According to Wolff, Bannon also predicted that a special counsel investigation into Russia’s interference in the 2016 election and any coordination with Trump aides would ultimately center on money laundering, an assessment that could lend credibility to an investigation the president has repeatedly called a witch hunt. “They’re going to crack Don Jr. like an egg on national TV,” Bannon was quoted as saying.

Trump Jr. did not immediately respond to a request for comment. But he jabbed at Bannon on Twitter on Wednesday when he reposted a message noting that Alabama now had a Democratic senator. “Thanks Steve,” the younger Trump wrote. “Keep up the great work.”

Bannon helped propel Roy S. Moore to the Republican nomination in Alabama and then stuck by him after the candidate was accused of sexual misconduct with several women and girls as young as 14. At Bannon’s urging, Trump decided to endorse Moore even after the allegations surfaced, only to be embarrassed when the Democrat, Doug Jones, won the election last year in a heavily Republican state that had not sent a Democrat to the Senate in a quarter-century.
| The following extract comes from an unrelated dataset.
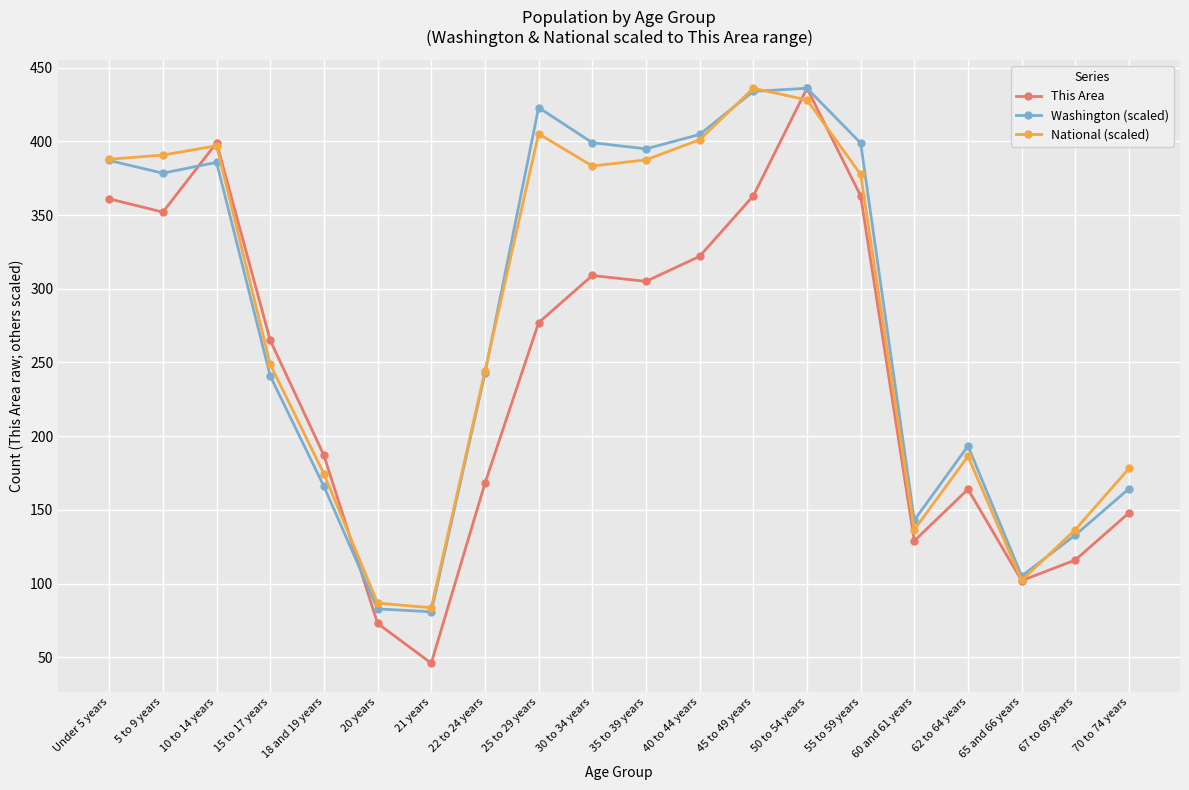

Is it true that Washington (scaled) equals 130.4 at 5 to 9 years?

False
The Alabama debacle soured the already complicated and often strained relationship between the president and Bannon, and Trump grew even more upset about an interview Bannon gave to Vanity Fair last year that painted a poor picture of Kushner, criticizing his meetings with Russians during the presidential transition.

During his Christmas break at his Mar-a-Lago resort in Florida, Trump stewed over what to say, consulting with aides and relatives about whether he should respond, according to three advisers. Ultimately, the president remained silent as aides cautioned against drawing more attention to Bannon’s remarks. But accusing the president’s eldest son of treason crossed the line.

“Going after the president’s son in an absolutely outrageous and unprecedented way is probably not the best way to curry favor with anybody,” said Sarah Huckabee Sanders, the White House press secretary. In a statement, she called the book “trashy tabloid fiction.”

The book presents Trump as an ill-informed and thoroughly unserious candidate and president, engaged mainly in satisfying his own ego and presiding over a dysfunctional White House. It reports that early in the 2016 campaign, one aide, Sam Nunberg, was sent to explain the Constitution to the candidate. “I got as far as the Fourth Amendment,” it quotes Nunberg as saying, “before his finger is pulling down on his lip and his eyes are rolling back in his head.”

The book quotes an email from an unnamed White House aide offering a harsh assessment of Trump’s operation: “It’s worse than you can imagine. An idiot surrounded by clowns. Trump won’t read anything — not one-page memos, not the brief policy papers; nothing. He gets up halfway through meetings with world leaders because he is bored.”

The book also asserts that Trump’s advisers and associates deride him in private, calling him an “idiot,” a “dope” or “dumb as” dirt. Thomas J. Barrack, a friend and adviser to Trump, was quoted telling a friend that the president is “not only crazy, he’s stupid.”

Reached by telephone Wednesday, Barrack said that account was “totally false.” Barrack added, “It’s clear to anyone who knows me that those aren’t my words and inconsistent with anything I’ve ever said.” He said that Wolff never ran that quotation by him to ask whether it was accurate.

A longtime media columnist and author, Wolff brings a high profile, vivid writing style and years of experience but sometimes mixed reviews to the task of chronicling Trump’s White House. Interview subjects have complained in the past that he took comments meant to be off the record and used them.

Wolff clearly benefited from close cooperation from Bannon and the book is infused with his views. The author was frequently seen in Bannon’s office while Bannon was working in the White House. According to Sanders, Wolff spoke with the president just once, for five to seven minutes, in the first month of the administration, when Trump called Wolff to thank him for his criticism of a Times article that the president did not like.